After three years of hard work, members of the Warrior Home design team were thrilled to finish second overall this week in an international competition that challenges university students to design and build highly efficient buildings.

But regardless of the outcome in the virtual finale of the Solar Decathlon, a nine-team event sponsored by the U.S. Department of Energy, more than 200 student contributors at the University of Waterloo already felt pretty good about it.

Their entry in the contest was a net-zero energy bungalow that has been home to an Indigenous family on the Neyaashiinigmiing Reserve near Wiarton, about two hours north of Waterloo Region, since its completion in the fall of 2019.

Students from all six faculties at Waterloo worked with members of the Chippewas of Nawash community and Habitat for Humanity Grey Bruce to custom-design the house as part of a larger, 19-home project.

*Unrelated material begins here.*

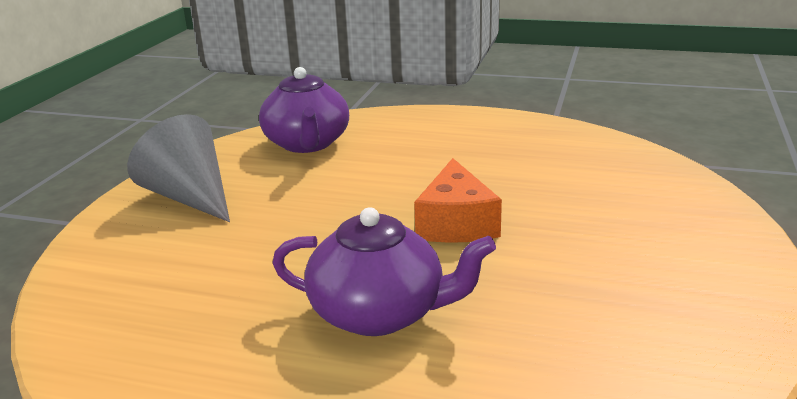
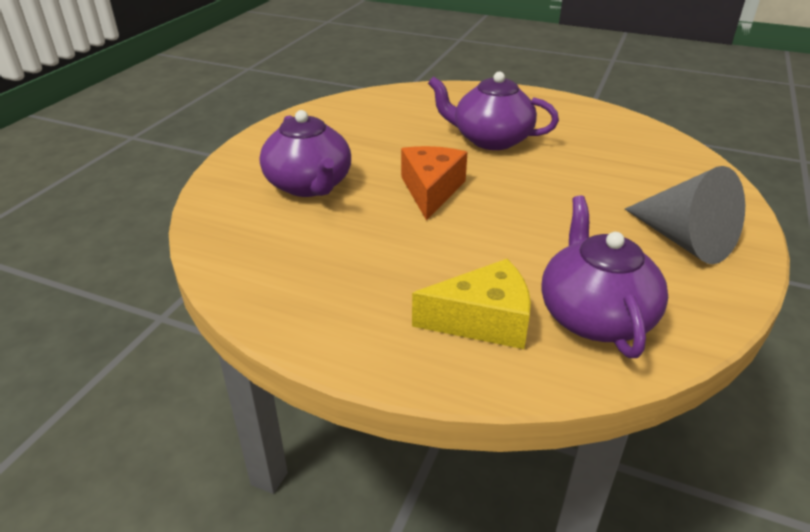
camera: 175 degrees left, 10 degrees up
(391, 135) = (483, 320): none -> yellow cheese
(609, 216) = (309, 185): none -> purple teapot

The end result – a home that is fully powered by solar panels and requires less than half the energy of a standard house its size – provided homeowner Melissa Millette and her four children, including a daughter with special needs, with an affordable home close to her extended family.

“It felt like I won the lottery,” Millette says.

Gongyi Zhang, a mechanical engineering student who graduated last year, works on a home on the Habitat for Humanity project.

Gongyi Zhang, a mechanical engineering student who graduated last year, works on a home at the Habitat for Humanity project site.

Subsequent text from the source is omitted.